The point about “die” is that we only want to do that in the case of what we call “programmer error”. Let’s start looking at cases:


(#1) We unwrap an optional that “cannot” be nil.

For example, the unwrap may be in a line immediately following a test for nil that leaves the scope if the optional’s value is nil. Since the error “can never happen”, there is no point in using !! instead of !.


(#2) But of course, programmers can make errors…

…so there are cases where we would actually "die" if there were a programmer error. The proposed solution seeks to “improve” this by providing an error message that “explains” what went wrong. That’s better than just crashing, isn’t it?

Well, no. If you can explain what went wrong, that means you know what the error was. If you know what the error was, the correct procedure is to go correct the error, not to code an error message and leave the error fatally lurking in the code.

An example of this scenario might be when you have a URL string that you want to turn into a URL object, and this string has already been validated as correctly-formed. If you can’t form a URL from the string, then something has gone horribly and inexplicably wrong somewhere.

But there’s really no point in using “unwrap or die” with a message like “A valid URL string failed to initialize a URL”, because you can generally craft a solution to the problem that doesn’t involve dying. For example, if URL initialization fails, it may be proper to treat the valid URL string as an invalid string, which is a class of non-fatal errors that already has an existing escape hatch (say via throw). Or you can invent a new escape hatch.
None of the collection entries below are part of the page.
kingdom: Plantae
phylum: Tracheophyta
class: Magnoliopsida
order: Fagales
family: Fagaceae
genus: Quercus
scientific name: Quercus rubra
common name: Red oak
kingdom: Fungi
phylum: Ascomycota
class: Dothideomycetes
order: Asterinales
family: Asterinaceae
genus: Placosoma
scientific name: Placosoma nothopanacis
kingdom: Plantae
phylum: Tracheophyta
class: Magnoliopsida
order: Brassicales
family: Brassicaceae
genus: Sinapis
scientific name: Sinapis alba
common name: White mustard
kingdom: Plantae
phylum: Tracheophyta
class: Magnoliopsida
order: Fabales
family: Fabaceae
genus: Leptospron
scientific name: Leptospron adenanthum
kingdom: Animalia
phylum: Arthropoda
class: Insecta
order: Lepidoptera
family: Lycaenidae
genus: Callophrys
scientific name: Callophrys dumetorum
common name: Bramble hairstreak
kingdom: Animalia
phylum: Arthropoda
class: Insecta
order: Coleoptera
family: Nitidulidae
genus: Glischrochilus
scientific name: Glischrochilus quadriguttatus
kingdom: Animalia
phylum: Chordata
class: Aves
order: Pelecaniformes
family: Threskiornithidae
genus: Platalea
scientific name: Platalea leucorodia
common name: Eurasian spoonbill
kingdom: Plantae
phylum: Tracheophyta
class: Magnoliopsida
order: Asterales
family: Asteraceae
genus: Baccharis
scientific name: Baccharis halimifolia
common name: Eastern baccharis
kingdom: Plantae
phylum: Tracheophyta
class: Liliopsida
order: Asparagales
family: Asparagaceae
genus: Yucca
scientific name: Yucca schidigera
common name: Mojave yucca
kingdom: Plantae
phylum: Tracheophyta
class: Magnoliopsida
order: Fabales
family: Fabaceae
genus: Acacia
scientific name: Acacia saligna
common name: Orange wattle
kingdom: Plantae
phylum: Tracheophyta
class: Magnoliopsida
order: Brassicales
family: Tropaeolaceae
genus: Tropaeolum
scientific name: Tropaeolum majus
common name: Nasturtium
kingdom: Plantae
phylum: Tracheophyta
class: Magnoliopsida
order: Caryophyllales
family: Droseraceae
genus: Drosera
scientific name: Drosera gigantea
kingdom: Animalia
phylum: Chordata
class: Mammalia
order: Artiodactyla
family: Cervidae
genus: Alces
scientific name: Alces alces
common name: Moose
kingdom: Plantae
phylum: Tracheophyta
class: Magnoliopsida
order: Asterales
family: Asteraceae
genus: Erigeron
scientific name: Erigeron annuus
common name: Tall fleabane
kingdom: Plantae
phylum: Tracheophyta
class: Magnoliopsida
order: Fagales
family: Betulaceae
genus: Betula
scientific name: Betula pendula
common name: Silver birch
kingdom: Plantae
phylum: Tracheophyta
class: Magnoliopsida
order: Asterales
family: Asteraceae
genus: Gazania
(#3) Actually, I went a bit too far in that previous paragraph. An escape hatch may not be feasible in practice.

Now you have an optional that’s nil, and it shouldn’t be, and you have no idea why, and you have no practical recovery mechanism. In this case, “die” is actually the only solution, but now the "unwrap or die" operator has a problem with the error message.

The message can’t explain anything (because you don’t know the explanation — if you did, this problem would eliminable under #2 above). What you’re left with is to use what is basically an arbitrary, unique string. All it's good for is to locate the source line if the string ever shows up in a console log just before a crash.


That’s the trouble I have with the motivation for the “unwrap or die” operator. It purports to explain an error, but it's only useful in a situation where no real explanation is available.

I have, of course, overstated my case in order to keep this post from being longer than it is. Things are never that simple, and the “unwrap or die” operator might be something we want in the Swift language anyway. But as a mitigation of the “bad” fixit problem, I don’t think it’s a strongly appealing candidate.

(Also, apologies for all the "air quotes". Stylistically bad, I know.)